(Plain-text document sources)
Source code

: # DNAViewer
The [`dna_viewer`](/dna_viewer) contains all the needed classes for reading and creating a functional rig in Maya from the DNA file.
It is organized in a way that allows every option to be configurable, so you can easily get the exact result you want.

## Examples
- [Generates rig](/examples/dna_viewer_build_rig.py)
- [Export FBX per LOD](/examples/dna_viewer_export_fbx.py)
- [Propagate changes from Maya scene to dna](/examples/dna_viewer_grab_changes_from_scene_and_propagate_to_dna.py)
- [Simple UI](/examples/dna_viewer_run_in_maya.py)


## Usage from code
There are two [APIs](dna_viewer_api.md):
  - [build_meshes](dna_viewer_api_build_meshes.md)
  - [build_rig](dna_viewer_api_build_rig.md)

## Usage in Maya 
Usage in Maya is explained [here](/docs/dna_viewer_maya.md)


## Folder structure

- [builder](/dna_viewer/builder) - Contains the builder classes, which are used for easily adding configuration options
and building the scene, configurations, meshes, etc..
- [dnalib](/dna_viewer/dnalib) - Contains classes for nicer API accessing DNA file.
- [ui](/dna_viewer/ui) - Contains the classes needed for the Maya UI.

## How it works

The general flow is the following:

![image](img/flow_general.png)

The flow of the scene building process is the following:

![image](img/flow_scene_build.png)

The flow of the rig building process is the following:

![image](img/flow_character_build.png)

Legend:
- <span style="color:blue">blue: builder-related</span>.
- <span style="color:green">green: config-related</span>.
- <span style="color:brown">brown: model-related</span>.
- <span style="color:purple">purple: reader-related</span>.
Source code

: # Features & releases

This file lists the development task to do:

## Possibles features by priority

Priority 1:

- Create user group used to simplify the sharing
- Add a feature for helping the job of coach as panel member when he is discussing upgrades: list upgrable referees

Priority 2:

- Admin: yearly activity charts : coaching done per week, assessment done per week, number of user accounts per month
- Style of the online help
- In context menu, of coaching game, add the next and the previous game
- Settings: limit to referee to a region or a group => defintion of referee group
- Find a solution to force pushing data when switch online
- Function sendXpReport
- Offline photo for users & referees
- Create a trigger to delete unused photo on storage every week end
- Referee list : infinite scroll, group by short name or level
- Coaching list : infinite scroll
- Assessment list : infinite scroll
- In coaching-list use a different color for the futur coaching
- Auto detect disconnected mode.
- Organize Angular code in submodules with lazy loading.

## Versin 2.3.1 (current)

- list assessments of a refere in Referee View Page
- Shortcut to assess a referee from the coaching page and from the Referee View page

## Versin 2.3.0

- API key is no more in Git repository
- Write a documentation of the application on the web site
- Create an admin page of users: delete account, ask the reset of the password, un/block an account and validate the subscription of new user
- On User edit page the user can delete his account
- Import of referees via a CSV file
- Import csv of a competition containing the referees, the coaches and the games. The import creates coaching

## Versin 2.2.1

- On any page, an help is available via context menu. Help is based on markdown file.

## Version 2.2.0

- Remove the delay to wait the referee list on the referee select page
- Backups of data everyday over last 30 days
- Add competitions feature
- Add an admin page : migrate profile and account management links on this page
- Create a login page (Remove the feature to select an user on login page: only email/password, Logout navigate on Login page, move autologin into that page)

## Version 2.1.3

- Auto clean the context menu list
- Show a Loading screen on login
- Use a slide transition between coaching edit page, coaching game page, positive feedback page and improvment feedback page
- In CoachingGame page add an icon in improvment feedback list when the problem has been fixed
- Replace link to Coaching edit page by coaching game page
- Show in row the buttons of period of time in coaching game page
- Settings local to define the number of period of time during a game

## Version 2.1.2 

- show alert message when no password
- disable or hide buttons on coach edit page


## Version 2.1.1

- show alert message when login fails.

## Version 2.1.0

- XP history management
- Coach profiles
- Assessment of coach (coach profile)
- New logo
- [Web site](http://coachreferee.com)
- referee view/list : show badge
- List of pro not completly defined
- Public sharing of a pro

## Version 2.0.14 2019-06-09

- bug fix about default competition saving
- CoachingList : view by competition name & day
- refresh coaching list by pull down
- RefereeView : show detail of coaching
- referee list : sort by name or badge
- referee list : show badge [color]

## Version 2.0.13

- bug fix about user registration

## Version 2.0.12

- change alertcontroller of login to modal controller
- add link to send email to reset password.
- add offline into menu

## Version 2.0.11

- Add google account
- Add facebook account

What this task involves:
Output all of the data exactly as given.

Answer below:
Source code

: # DNAViewer
The [`dna_viewer`](/dna_viewer) contains all the needed classes for reading and creating a functional rig in Maya from the DNA file.
It is organized in a way that allows every option to be configurable, so you can easily get the exact result you want.

## Examples
- [Generates rig](/examples/dna_viewer_build_rig.py)
- [Export FBX per LOD](/examples/dna_viewer_export_fbx.py)
- [Propagate changes from Maya scene to dna](/examples/dna_viewer_grab_changes_from_scene_and_propagate_to_dna.py)
- [Simple UI](/examples/dna_viewer_run_in_maya.py)


## Usage from code
There are two [APIs](dna_viewer_api.md):
  - [build_meshes](dna_viewer_api_build_meshes.md)
  - [build_rig](dna_viewer_api_build_rig.md)

## Usage in Maya 
Usage in Maya is explained [here](/docs/dna_viewer_maya.md)


## Folder structure

- [builder](/dna_viewer/builder) - Contains the builder classes, which are used for easily adding configuration options
and building the scene, configurations, meshes, etc..
- [dnalib](/dna_viewer/dnalib) - Contains classes for nicer API accessing DNA file.
- [ui](/dna_viewer/ui) - Contains the classes needed for the Maya UI.

## How it works

The general flow is the following:

![image](img/flow_general.png)

The flow of the scene building process is the following:

![image](img/flow_scene_build.png)

The flow of the rig building process is the following:

![image](img/flow_character_build.png)

Legend:
- <span style="color:blue">blue: builder-related</span>.
- <span style="color:green">green: config-related</span>.
- <span style="color:brown">brown: model-related</span>.
- <span style="color:purple">purple: reader-related</span>.
Source code

: # Features & releases

This file lists the development task to do:

## Possibles features by priority

Priority 1:

- Create user group used to simplify the sharing
- Add a feature for helping the job of coach as panel member when he is discussing upgrades: list upgrable referees

Priority 2:

- Admin: yearly activity charts : coaching done per week, assessment done per week, number of user accounts per month
- Style of the online help
- In context menu, of coaching game, add the next and the previous game
- Settings: limit to referee to a region or a group => defintion of referee group
- Find a solution to force pushing data when switch online
- Function sendXpReport
- Offline photo for users & referees
- Create a trigger to delete unused photo on storage every week end
- Referee list : infinite scroll, group by short name or level
- Coaching list : infinite scroll
- Assessment list : infinite scroll
- In coaching-list use a different color for the futur coaching
- Auto detect disconnected mode.
- Organize Angular code in submodules with lazy loading.

## Versin 2.3.1 (current)

- list assessments of a refere in Referee View Page
- Shortcut to assess a referee from the coaching page and from the Referee View page

## Versin 2.3.0

- API key is no more in Git repository
- Write a documentation of the application on the web site
- Create an admin page of users: delete account, ask the reset of the password, un/block an account and validate the subscription of new user
- On User edit page the user can delete his account
- Import of referees via a CSV file
- Import csv of a competition containing the referees, the coaches and the games. The import creates coaching

## Versin 2.2.1

- On any page, an help is available via context menu. Help is based on markdown file.

## Version 2.2.0

- Remove the delay to wait the referee list on the referee select page
- Backups of data everyday over last 30 days
- Add competitions feature
- Add an admin page : migrate profile and account management links on this page
- Create a login page (Remove the feature to select an user on login page: only email/password, Logout navigate on Login page, move autologin into that page)

## Version 2.1.3

- Auto clean the context menu list
- Show a Loading screen on login
- Use a slide transition between coaching edit page, coaching game page, positive feedback page and improvment feedback page
- In CoachingGame page add an icon in improvment feedback list when the problem has been fixed
- Replace link to Coaching edit page by coaching game page
- Show in row the buttons of period of time in coaching game page
- Settings local to define the number of period of time during a game

## Version 2.1.2 

- show alert message when no password
- disable or hide buttons on coach edit page


## Version 2.1.1

- show alert message when login fails.

## Version 2.1.0

- XP history management
- Coach profiles
- Assessment of coach (coach profile)
- New logo
- [Web site](http://coachreferee.com)
- referee view/list : show badge
- List of pro not completly defined
- Public sharing of a pro

## Version 2.0.14 2019-06-09

- bug fix about default competition saving
- CoachingList : view by competition name & day
- refresh coaching list by pull down
- RefereeView : show detail of coaching
- referee list : sort by name or badge
- referee list : show badge [color]

## Version 2.0.13

- bug fix about user registration

## Version 2.0.12

- change alertcontroller of login to modal controller
- add link to send email to reset password.
- add offline into menu

## Version 2.0.11

- Add google account
- Add facebook account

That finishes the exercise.